Who writes manufactured-home insurance in Tennessee
Tennessee Farm Bureau (member-only) typically beats national carriers 12-20% on manufactured homes in middle and east TN counties. West Tennessee (Memphis metro) faces tornado-belt surcharges; the 2023 Covington tornado tightened Tipton county underwriting.
Carrier appetite is materially different from stick-built homeowners insurance. The big-name national writers most Tennessee homeowners default to — State Farm, Allstate, Liberty Mutual — either don't quote manufactured homes at all or quote them through limited regional subsidiaries at non-competitive rates. The specialist carriers (Foremost and American Modern) almost always quote 25-40% cheaper than what a generalist agent will offer you first.
- Foremost — actively writing in Tennessee
- American Modern — actively writing in Tennessee
- Farm Bureau — actively writing in Tennessee
- Erie — actively writing in Tennessee
What a Tennessee mobile-home policy actually covers
An HO-7 policy in Tennessee covers six standard categories: the dwelling (the unit itself, plus permanently attached additions like decks, skirting, and awnings), other structures (detached sheds, carports), personal property, loss of use, personal liability, and medical payments to others.

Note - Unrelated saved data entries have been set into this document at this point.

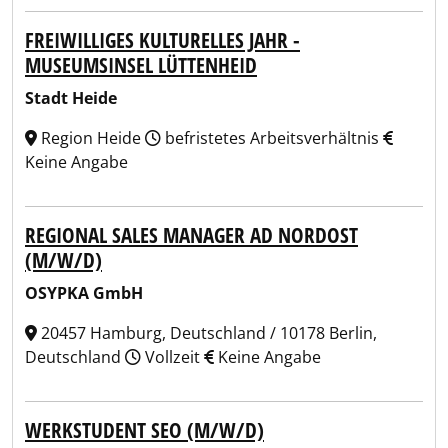
FREIWILLIGES KULTURELLES JAHR -
MUSEUMSINSEL LÜTTENHEID
Stadt Heide
Region Heide
befristetes Arbeitsverhältnis
Keine Angabe
REGIONAL SALES MANAGER AD NORDOST
(M/W/D)
OSYPKA GmbH
20457 Hamburg, Deutschland / 10178 Berlin,
Deutschland
Vollzeit
Keine Angabe
WERKSTUDENT SEO (M/W/D)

Critical wrinkle: the dwelling is typically valued at "stated value" or "actual cash value" — meaning depreciation is deducted at claim time — unless you specifically buy "replacement cost on dwelling" as an endorsement. Replacement cost endorsements raise premium 10-20% but materially change what you receive after a total loss. For Tennessee units that face frequent tornadoes, the endorsement is almost always worth it.
Liability coverage usually starts at $100,000 per occurrence; bumping to $300,000 typically adds $40-80/yr and is worth it for any household with a pool, trampoline, or dog.

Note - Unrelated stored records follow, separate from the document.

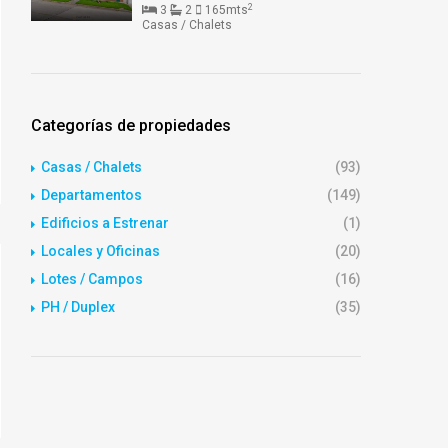
2
3
2
165mts
Casas / Chalets
Categorías de propiedades
Casas / Chalets
(93)
Departamentos
(149)
Edificios a Estrenar
(1)
Locales y Oficinas
(20)
Lotes / Campos
(16)
PH / Duplex
(35)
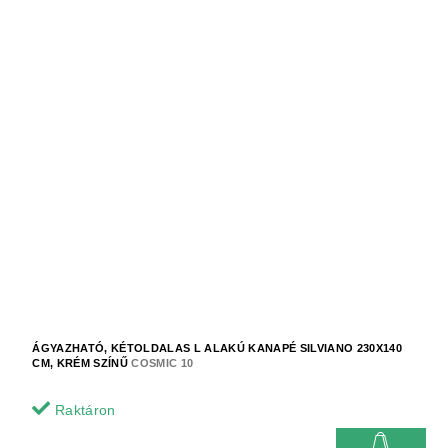
ÁGYAZHATÓ, KÉTOLDALAS L ALAKÚ KANAPÉ SILVIANO 230X140
CM, KRÉM SZÍNŰ
COSMIC 10
Raktáron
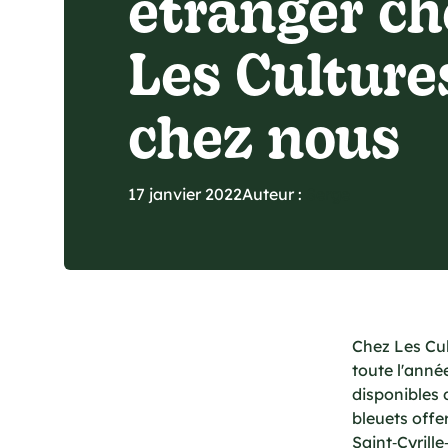
étranger ch
Les Culture
chez nous
17 janvier 2022
Auteur :
Serge
Chez Les Cul
toute l'anné
disponibles 
bleuets offe
Saint‑Cyrill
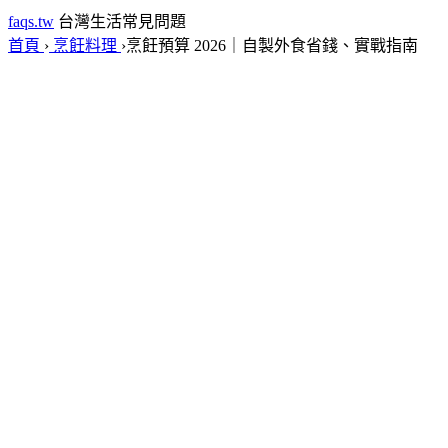
faqs.tw
台灣生活常見問題
首頁
›
烹飪料理
›
烹飪預算 2026｜自製外食省錢、實戰指南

What drives Tennessee premium up or down
Tennessee's dominant peril (tornadoes) sets the baseline. Beyond that, six factors swing the quote 30-60%:
Tennessee doesn't run a codified wind-mitigation credit program like Florida or South Carolina, but several carriers (notably Foremost) offer informal underwriting credits for documented anchoring, skirting, and roof condition. Ask explicitly.
- Year of manufacture — post-1994 (Wind Zone II/III HUD update) units quote materially cheaper
- Foundation type — permanent masonry/concrete foundation cuts premium 10-20% vs. pier-and-beam
- Roof age and condition — most carriers now write ACV not RCV on roofs >10 yrs
- Heat source — wood stove, pellet stove, and space heaters add 15-25% surcharge
- Park vs. owned land — owned-land placements quote 5-15% cheaper than park-lot units
- Distance to coast / WUI zone — varies enormously by ZIP within the same county
Common exclusions and gotchas in Tennessee
Flood is not covered by any standard manufactured-home policy in Tennessee — you need a separate NFIP policy if your unit sits in a flood-prone zone. The NFIP residential rate map (FEMA Risk Rating 2.0) prices each unit individually now; quotes vary from $400 to $4,000+ depending on elevation and base flood depth.
Earth movement (earthquake, landslide, sinkhole) is excluded statewide and requires a separate endorsement or standalone policy. In Tennessee the relevant peril is tornadoes — confirm whether earthquake or land-movement coverage is meaningful for your specific location before paying for the endorsement.
Cosmetic-only roof damage is increasingly excluded by Tennessee carriers writing in hail-prone counties. Read the cosmetic damage exclusion (CDE) endorsement carefully — it means a hailstorm that dents but doesn't penetrate the roof won't trigger replacement.
Vacant homes (unoccupied >60 days) lose coverage under most Tennessee policies. If you snowbird, travel for work, or own the unit as a rental, you need either a vacancy permit endorsement or a landlord/dwelling fire (DP-1 or DP-3) policy.
How to quote Tennessee mobile-home insurance the right way
Don't start with a generalist agent who runs you through their primary carrier first. Go direct to a specialist or to a captive agent who actively writes manufactured-home risks in Tennessee. Foremost and American Modern are usually the fastest paths to a competitive quote.
Before you call, have: VIN/serial number of the unit, year of manufacture, length and width (singlewide / doublewide / triplewide footprint), foundation type, anchoring documentation if available, roof age and material, heating source, and exact Tennessee address with ZIP. Quotes given without these details are placeholder numbers — the bind-time premium will be higher.
Get at least three quotes. Tennessee manufactured-home rates vary materially carrier to carrier — we routinely see 30-45% spreads between the cheapest and most expensive quote for the same unit, same address, same coverage limits.